Supplied records —
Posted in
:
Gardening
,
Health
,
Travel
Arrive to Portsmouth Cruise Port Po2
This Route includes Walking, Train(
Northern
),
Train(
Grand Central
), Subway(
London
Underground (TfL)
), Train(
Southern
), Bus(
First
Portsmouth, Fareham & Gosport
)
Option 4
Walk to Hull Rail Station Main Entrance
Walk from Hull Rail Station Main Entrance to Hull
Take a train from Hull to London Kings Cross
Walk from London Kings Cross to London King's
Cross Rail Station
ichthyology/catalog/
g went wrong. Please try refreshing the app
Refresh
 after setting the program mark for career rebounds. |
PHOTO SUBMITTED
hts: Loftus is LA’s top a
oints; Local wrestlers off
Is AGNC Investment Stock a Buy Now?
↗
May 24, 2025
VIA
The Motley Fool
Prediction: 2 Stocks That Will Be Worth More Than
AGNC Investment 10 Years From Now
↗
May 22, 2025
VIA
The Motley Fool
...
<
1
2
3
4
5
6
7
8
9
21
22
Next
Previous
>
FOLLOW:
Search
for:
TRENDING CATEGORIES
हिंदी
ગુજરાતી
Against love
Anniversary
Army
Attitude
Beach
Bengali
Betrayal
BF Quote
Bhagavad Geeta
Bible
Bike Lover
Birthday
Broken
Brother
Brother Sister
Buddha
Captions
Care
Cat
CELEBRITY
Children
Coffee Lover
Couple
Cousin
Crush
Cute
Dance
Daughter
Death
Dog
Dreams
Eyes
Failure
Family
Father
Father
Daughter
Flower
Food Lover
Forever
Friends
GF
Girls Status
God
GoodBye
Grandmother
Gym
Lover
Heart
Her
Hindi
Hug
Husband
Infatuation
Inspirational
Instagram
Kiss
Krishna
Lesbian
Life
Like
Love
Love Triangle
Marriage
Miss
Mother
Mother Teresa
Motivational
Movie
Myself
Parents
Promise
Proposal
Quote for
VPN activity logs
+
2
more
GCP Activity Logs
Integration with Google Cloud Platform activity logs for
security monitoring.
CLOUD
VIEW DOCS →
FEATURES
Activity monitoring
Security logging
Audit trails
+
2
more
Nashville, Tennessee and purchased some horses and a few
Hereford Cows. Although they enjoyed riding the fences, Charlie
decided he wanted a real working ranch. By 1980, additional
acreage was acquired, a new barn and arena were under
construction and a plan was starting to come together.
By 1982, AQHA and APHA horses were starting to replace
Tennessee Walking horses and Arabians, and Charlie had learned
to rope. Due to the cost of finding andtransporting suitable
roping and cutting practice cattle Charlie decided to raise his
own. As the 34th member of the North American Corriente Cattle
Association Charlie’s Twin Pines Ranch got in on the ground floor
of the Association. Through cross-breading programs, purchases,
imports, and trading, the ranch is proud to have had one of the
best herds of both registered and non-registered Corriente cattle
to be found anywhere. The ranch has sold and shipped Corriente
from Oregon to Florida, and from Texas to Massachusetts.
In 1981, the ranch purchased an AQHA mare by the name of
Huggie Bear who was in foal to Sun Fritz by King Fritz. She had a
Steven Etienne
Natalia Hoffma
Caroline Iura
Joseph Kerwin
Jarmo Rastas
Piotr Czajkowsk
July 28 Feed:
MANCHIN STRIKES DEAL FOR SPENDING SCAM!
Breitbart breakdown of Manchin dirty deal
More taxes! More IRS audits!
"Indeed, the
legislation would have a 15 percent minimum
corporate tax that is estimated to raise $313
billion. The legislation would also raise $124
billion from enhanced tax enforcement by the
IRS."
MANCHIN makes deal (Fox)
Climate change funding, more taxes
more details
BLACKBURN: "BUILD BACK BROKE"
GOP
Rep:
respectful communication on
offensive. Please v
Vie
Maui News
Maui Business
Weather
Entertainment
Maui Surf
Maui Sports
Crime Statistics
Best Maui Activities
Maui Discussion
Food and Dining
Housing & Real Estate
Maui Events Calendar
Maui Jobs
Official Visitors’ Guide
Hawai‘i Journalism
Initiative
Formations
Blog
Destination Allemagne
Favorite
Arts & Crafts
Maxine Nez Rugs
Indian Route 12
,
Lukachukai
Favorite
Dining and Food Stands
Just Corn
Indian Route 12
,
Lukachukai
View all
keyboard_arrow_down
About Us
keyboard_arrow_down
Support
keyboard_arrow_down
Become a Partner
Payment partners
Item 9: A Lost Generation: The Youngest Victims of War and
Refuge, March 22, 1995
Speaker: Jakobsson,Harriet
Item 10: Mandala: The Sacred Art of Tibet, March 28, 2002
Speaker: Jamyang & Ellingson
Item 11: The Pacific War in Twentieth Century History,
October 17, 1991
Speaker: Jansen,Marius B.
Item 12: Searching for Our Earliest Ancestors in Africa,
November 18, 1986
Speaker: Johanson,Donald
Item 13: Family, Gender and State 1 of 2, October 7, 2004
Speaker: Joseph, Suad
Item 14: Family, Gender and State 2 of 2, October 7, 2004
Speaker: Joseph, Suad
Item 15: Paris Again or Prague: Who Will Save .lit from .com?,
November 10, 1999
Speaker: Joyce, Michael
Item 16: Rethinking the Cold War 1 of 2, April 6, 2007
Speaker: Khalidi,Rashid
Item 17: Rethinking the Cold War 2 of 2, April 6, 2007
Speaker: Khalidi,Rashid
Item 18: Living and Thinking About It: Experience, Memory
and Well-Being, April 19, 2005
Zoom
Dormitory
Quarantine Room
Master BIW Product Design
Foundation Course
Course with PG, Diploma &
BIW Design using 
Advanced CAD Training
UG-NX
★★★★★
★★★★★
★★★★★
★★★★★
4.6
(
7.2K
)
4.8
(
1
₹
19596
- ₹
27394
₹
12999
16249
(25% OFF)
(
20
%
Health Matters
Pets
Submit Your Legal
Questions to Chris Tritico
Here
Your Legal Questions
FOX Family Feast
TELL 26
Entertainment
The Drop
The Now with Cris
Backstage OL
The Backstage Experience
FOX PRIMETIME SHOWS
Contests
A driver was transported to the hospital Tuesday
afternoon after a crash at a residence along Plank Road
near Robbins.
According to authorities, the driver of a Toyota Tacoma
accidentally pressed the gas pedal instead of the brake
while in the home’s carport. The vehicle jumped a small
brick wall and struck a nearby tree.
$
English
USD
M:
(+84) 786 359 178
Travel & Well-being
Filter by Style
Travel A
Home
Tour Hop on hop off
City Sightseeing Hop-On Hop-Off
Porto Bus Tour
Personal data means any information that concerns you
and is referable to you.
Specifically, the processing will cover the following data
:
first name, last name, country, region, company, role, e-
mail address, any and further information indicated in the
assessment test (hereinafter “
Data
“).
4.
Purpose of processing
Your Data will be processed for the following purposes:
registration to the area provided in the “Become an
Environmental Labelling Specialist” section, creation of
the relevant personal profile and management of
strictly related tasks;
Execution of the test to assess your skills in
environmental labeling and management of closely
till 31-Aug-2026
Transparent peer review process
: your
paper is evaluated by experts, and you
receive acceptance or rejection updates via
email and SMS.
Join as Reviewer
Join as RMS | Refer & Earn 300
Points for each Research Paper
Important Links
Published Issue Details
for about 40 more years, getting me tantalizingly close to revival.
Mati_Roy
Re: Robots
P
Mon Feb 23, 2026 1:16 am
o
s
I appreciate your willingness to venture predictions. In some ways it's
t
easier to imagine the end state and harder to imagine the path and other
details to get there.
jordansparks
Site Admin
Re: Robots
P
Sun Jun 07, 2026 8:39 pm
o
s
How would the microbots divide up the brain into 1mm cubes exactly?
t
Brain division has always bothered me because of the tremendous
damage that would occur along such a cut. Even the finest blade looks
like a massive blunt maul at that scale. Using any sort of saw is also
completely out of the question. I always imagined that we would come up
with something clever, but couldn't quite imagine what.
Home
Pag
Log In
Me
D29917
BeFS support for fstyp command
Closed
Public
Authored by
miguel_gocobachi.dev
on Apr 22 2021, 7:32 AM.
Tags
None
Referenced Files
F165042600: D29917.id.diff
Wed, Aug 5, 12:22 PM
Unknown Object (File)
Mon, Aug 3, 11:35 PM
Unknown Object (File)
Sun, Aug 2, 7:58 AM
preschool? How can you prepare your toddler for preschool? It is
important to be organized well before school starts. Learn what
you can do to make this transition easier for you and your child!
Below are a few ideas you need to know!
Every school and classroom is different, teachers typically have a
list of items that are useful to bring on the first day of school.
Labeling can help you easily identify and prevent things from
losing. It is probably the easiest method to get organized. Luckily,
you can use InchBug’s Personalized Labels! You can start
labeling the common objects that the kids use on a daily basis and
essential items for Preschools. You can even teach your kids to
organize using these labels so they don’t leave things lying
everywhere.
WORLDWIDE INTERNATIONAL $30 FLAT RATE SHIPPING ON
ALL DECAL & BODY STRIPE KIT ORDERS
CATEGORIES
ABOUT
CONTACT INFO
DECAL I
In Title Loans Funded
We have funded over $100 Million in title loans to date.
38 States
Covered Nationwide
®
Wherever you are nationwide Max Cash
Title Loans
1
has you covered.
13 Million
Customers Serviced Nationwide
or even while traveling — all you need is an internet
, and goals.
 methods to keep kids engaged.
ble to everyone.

Exercise — Go through the data and copy every line that includes "they".

Answer to the problem —
Hereford Cows. Although they enjoyed riding the fences, Charlie
organize using these labels so they don’t leave things lying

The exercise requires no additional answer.